ANALYSIS: Seun Kuti’s assault saga shows he needs character to be like Fela

 ANALYSIS: Seun Kuti’s assault saga shows he needs character to be like Fela

Roskilde festival 2007 Seun Kuti & Egypt’80 på Cosmopol.

Seun Kuti, the last child of the late Afrobeat legend, Fela Anikulapo Kuti, has been in the news for allegedly assaulting a police officer who is now said to be in coma.

The incident, which took place on May 15,  has continued to elicit intense outrage. The singer has also turned himself in to the police after being placed under arrest.

For long, Seun’s antics and activism have seen many likening him to Fela, his father.

Seun has since been a strong fan of his father’s musical and political heroics. In his heyday, Fela, a spirited freedom fighter and activist, was a nemesis to the government.

He constantly spoke truth to power and fought societal ills such as corruption, human rights abuses among others through his music.

The late Afrobeat patriarch’s songs were packed with social and political messages. He was known for being vocal against the oppression of the military government in the late 70’s, 80’s and 90’s with songs which resonates with the people till this day including ‘Zombie’ and ‘V.I.P’.

Fela also took strikes against world powers with songs like ‘Beasts of No Nation’. The legend who was arrested 200 times due to his activism believed that it was for a good course.

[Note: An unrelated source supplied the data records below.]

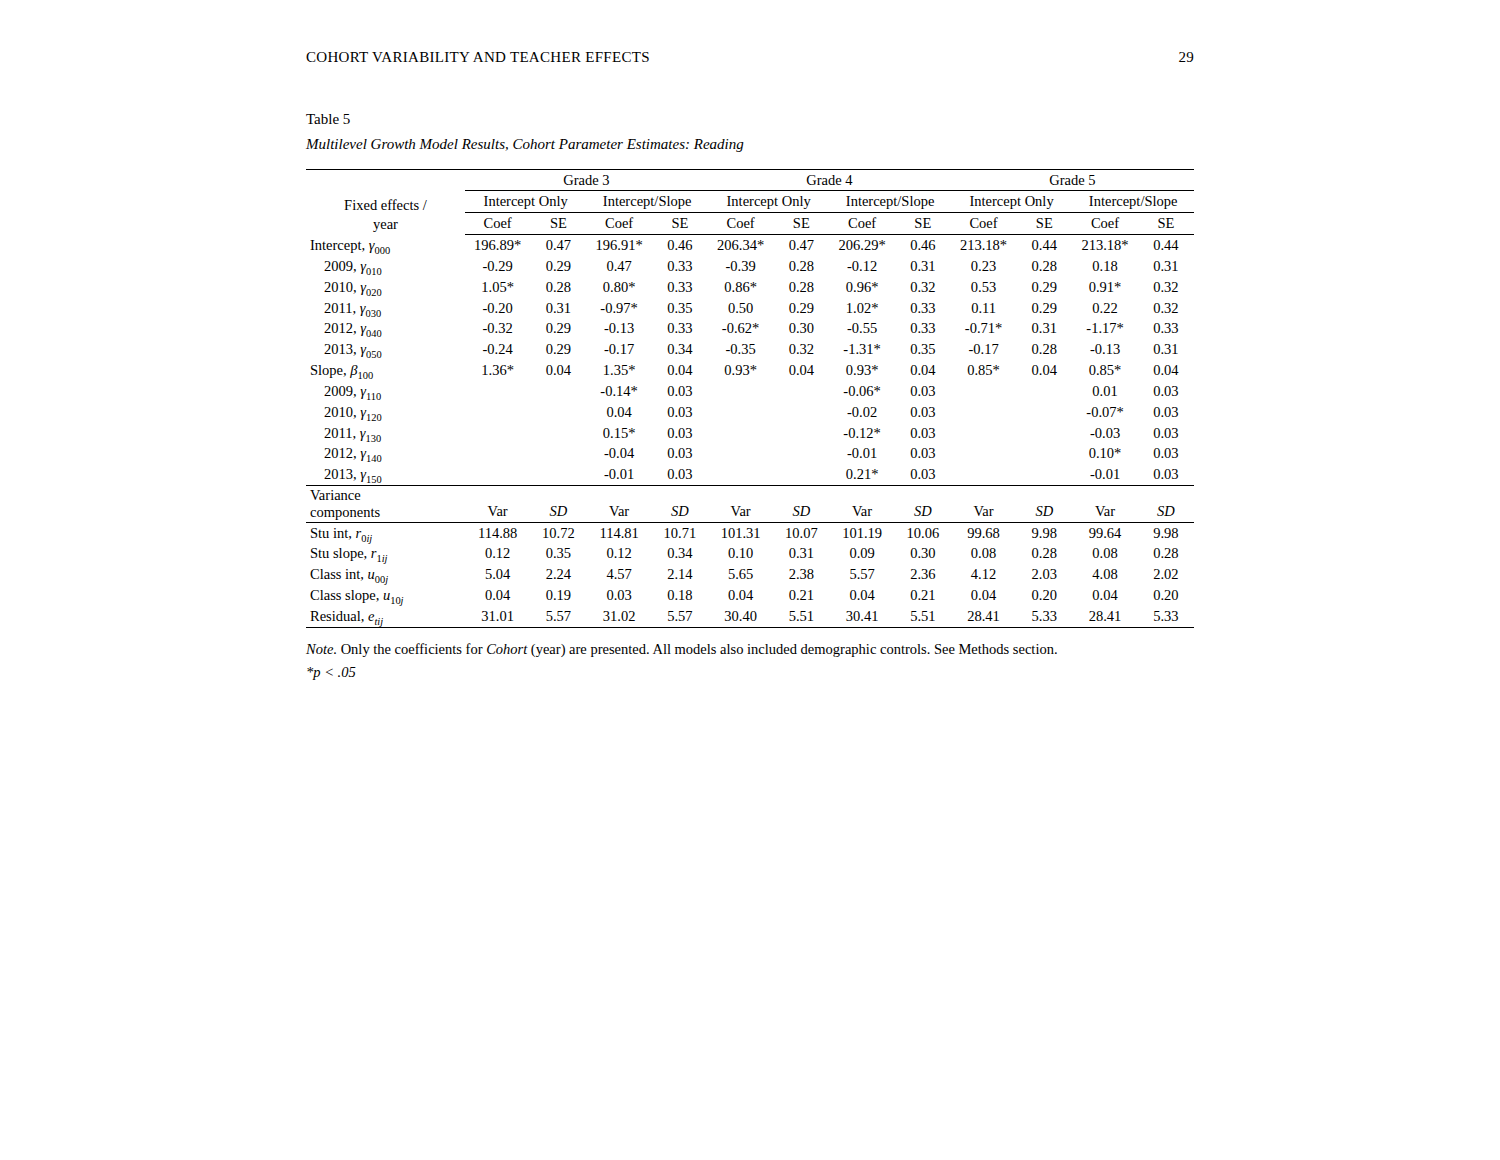Cohort Variability and Teacher Effects
29
Table 5
Multilevel Growth Model Results, Cohort Parameter Estimates: Reading
| Fixed effects / year | Grade 3 | Grade 4 | Grade 5 |
| --- | --- | --- | --- |
| Intercept Only | Intercept/Slope | Intercept Only | Intercept/Slope | Intercept Only | Intercept/Slope |
| Coef | SE | Coef | SE | Coef | SE | Coef | SE | Coef | SE | Coef | SE |
| Intercept, γ 000 | 196.89* | 0.47 | 196.91* | 0.46 | 206.34* | 0.47 | 206.29* | 0.46 | 213.18* | 0.44 | 213.18* | 0.44 |
| 2009, γ 010 | -0.29 | 0.29 | 0.47 | 0.33 | -0.39 | 0.28 | -0.12 | 0.31 | 0.23 | 0.28 | 0.18 | 0.31 |
| 2010, γ 020 | 1.05* | 0.28 | 0.80* | 0.33 | 0.86* | 0.28 | 0.96* | 0.32 | 0.53 | 0.29 | 0.91* | 0.32 |
| 2011, γ 030 | -0.20 | 0.31 | -0.97* | 0.35 | 0.50 | 0.29 | 1.02* | 0.33 | 0.11 | 0.29 | 0.22 | 0.32 |
| 2012, γ 040 | -0.32 | 0.29 | -0.13 | 0.33 | -0.62* | 0.30 | -0.55 | 0.33 | -0.71* | 0.31 | -1.17* | 0.33 |
| 2013, γ 050 | -0.24 | 0.29 | -0.17 | 0.34 | -0.35 | 0.32 | -1.31* | 0.35 | -0.17 | 0.28 | -0.13 | 0.31 |
| Slope, β 100 | 1.36* | 0.04 | 1.35* | 0.04 | 0.93* | 0.04 | 0.93* | 0.04 | 0.85* | 0.04 | 0.85* | 0.04 |
| 2009, γ 110 | | | -0.14* | 0.03 | | | -0.06* | 0.03 | | | 0.01 | 0.03 |
| 2010, γ 120 | | | 0.04 | 0.03 | | | -0.02 | 0.03 | | | -0.07* | 0.03 |
| 2011, γ 130 | | | 0.15* | 0.03 | | | -0.12* | 0.03 | | | -0.03 | 0.03 |
| 2012, γ 140 | | | -0.04 | 0.03 | | | -0.01 | 0.03 | | | 0.10* | 0.03 |
| 2013, γ 150 | | | -0.01 | 0.03 | | | 0.21* | 0.03 | | | -0.01 | 0.03 |
| Variance components | Var | SD | Var | SD | Var | SD | Var | SD | Var | SD | Var | SD |
| Stu int, r 0 ij | 114.88 | 10.72 | 114.81 | 10.71 | 101.31 | 10.07 | 101.19 | 10.06 | 99.68 | 9.98 | 99.64 | 9.98 |
| Stu slope, r 1 ij | 0.12 | 0.35 | 0.12 | 0.34 | 0.10 | 0.31 | 0.09 | 0.30 | 0.08 | 0.28 | 0.08 | 0.28 |
| Class int, u 00 j | 5.04 | 2.24 | 4.57 | 2.14 | 5.65 | 2.38 | 5.57 | 2.36 | 4.12 | 2.03 | 4.08 | 2.02 |
| Class slope, u 10 j | 0.04 | 0.19 | 0.03 | 0.18 | 0.04 | 0.21 | 0.04 | 0.21 | 0.04 | 0.20 | 0.04 | 0.20 |
| Residual, e tij | 31.01 | 5.57 | 31.02 | 5.57 | 30.40 | 5.51 | 30.41 | 5.51 | 28.41 | 5.33 | 28.41 | 5.33 |
Note. Only the coefficients for Cohort (year) are presented. All models also included demographic controls. See Methods section.
*p < .05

In a 1986 interview with SPIN magazine, Fela said: “I believe in higher forces. I believe that suffering has a purpose. I cannot suffer like this for no reason. I’m not working for any selfish reason or ulterior motives. I’m working for the improvement of my fellow man.”

Like his father, Seun has toed a similar path. He joined his father’s band just at the age of nine. In November 2020, he also led the revival of Movement of the People, the political party founded by his late father, with the goal of giving power back to the masses.

Seun has always seen himself more of an activist than a musician. “I am a revolutionary first, and a musician second…if I had to choose one or the other, that is…,” he declared in an interview.

A revolutionist Seun claims to be, but not in the way that his father was. Although similar, both have different approaches.

Seun’s focal point is more on external forces than internal forces. This approach might be linked to time change, as the military era was of a different political atmosphere when those with power oppressed those without, dictating their pattern of vocalisation and action.

He views multinational corporations like oil companies and global institutions like the World Bank, IMF, and UN as culprits.

His approach to music has not been without criticisms. He has been accused of not being involved in the country’s politics or using his influence for a good cause on many occasions.

For critics, Seun lacks the personality and character to sustain Fela’s legacies and his recent decision to slap a policeman does not reflect the kind of act that would have gotten his father jailed even in his freedom fight.

Yes, Fela gave the government lyrical slaps, but physical ones, not proven.

Seun typifies someone jostling for attention, not inspiring a genuine people-oriented movement. His penchant to jump on trends — whether reasonable or not — inability to control anger and emotions has made it largely difficult to see his real intentions on issues.

Fela’s actions, though controversial, were viewed by some as political moves and protest against the government.

In a 2020 interview, Seun said “All of Fela’s actions, smoking weed and all, …women, all of his actions were targeted at the system so rigid and so conservative that even artistry could not even breathe. Fela’s life was a rebellion.”

Seun may be fighting the right course. But like his father, he needs the right charisma,  character, and personality to be taken seriously.